## Input records
▼
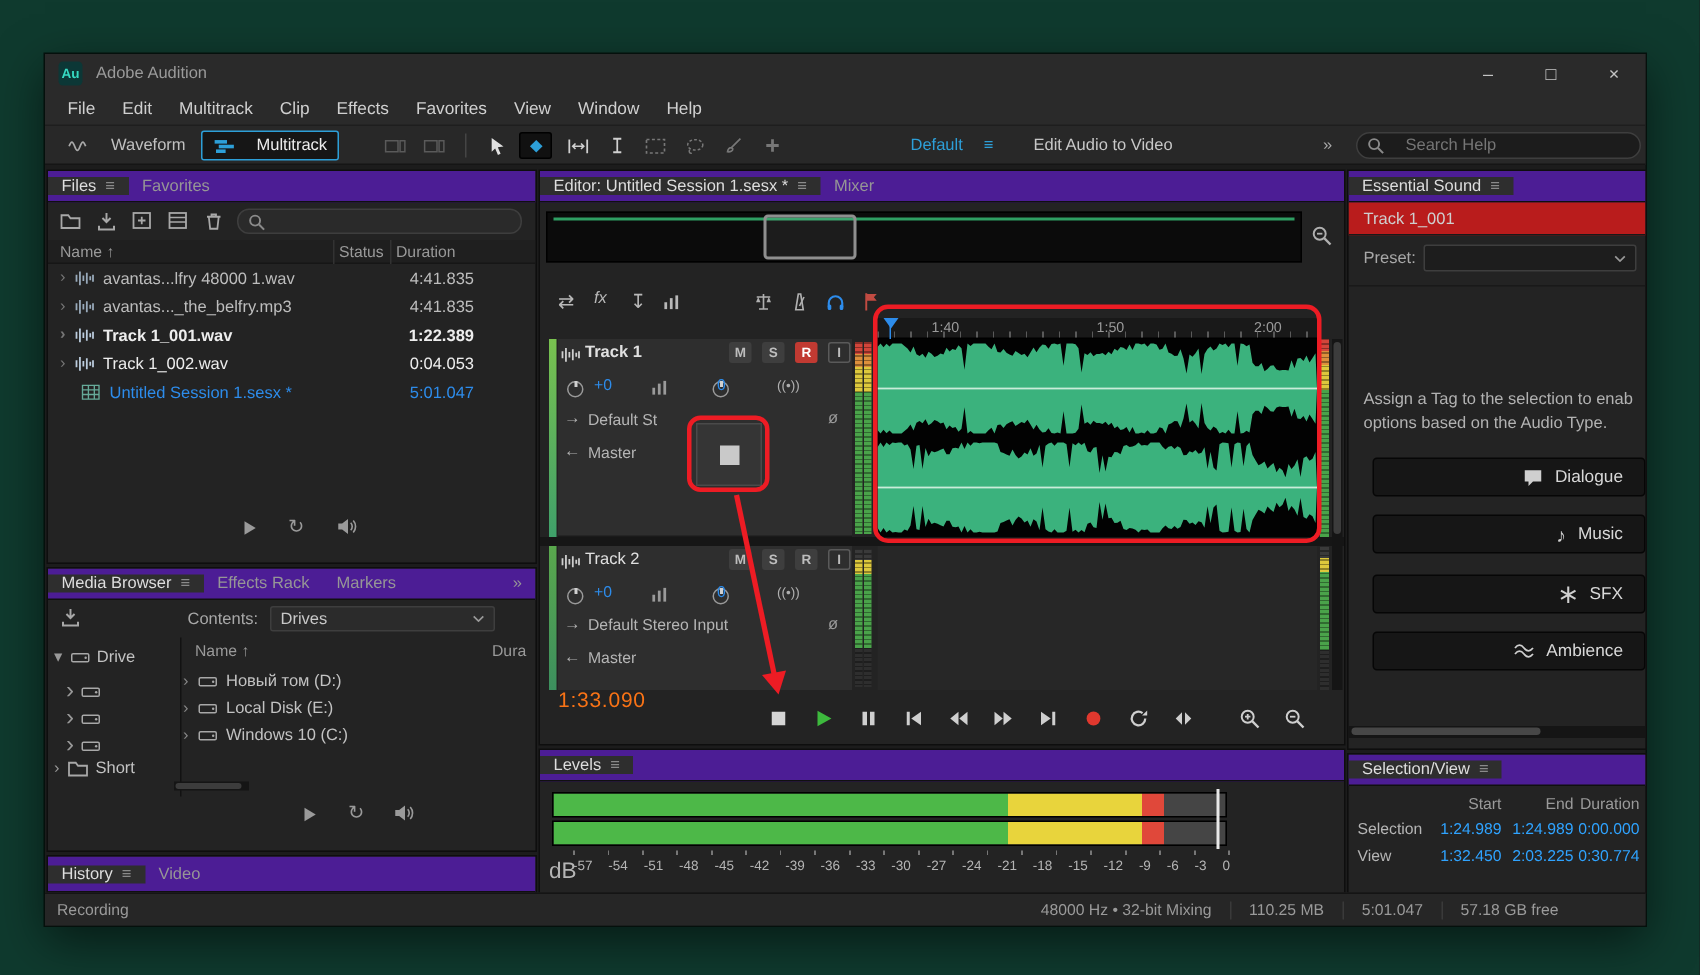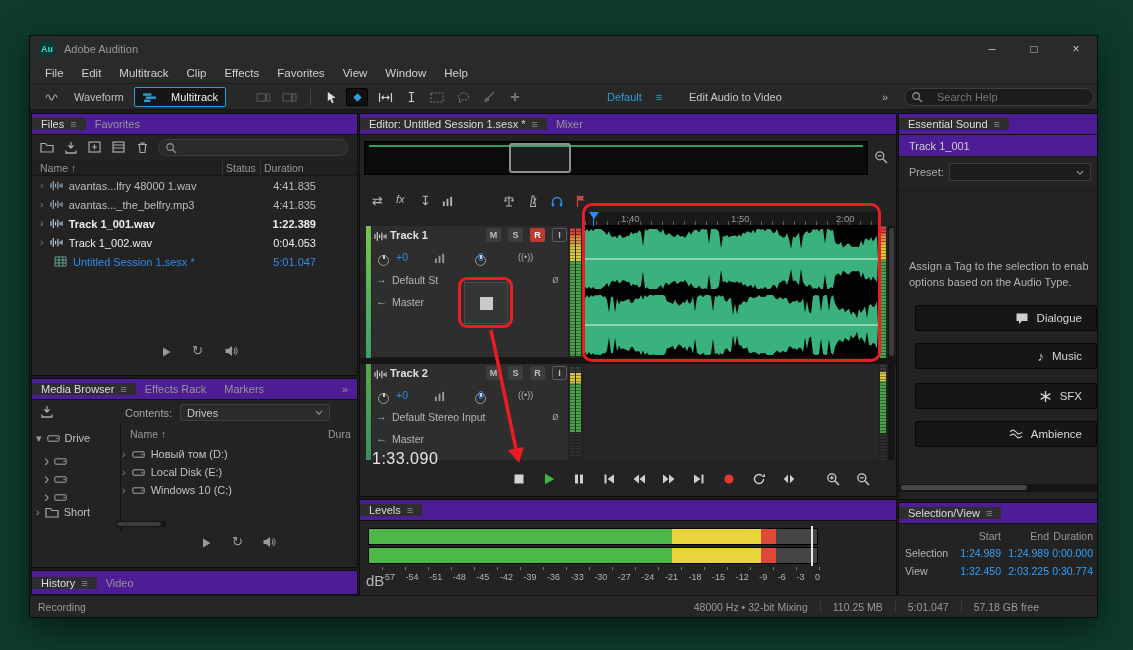--- a/index.html
+++ b/index.html
@@ -697,7 +697,7 @@
         <span class="menu-g">≡</span>
       </div>
     </div>
-    <div class="abs" style="left:0;top:21px;width:100%;height:22px;background:#4c1d95;border-bottom:1px solid #191919;display:flex;align-items:center">
+    <div class="abs" style="left:0;top:21px;width:100%;height:22px;background:#b91c1c;border-bottom:1px solid #191919;display:flex;align-items:center">
       <span style="margin-left:10px;font-size:11px;color:#cfcfcf">Track 1_001</span>
     </div>
     <span class="abs" style="left:10px;top:52px;font-size:11px;color:#a8a8a8">Preset:</span>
▲
## Problem statement
Please find, in the entries above, every line where "width" occurs, and copy it.

## Response for this exercise
-    <div class="abs" style="left:0;top:21px;width:100%;height:22px;background:#4c1d95;border-bottom:1px solid #191919;display:flex;align-items:center">
+    <div class="abs" style="left:0;top:21px;width:100%;height:22px;background:#b91c1c;border-bottom:1px solid #191919;display:flex;align-items:center">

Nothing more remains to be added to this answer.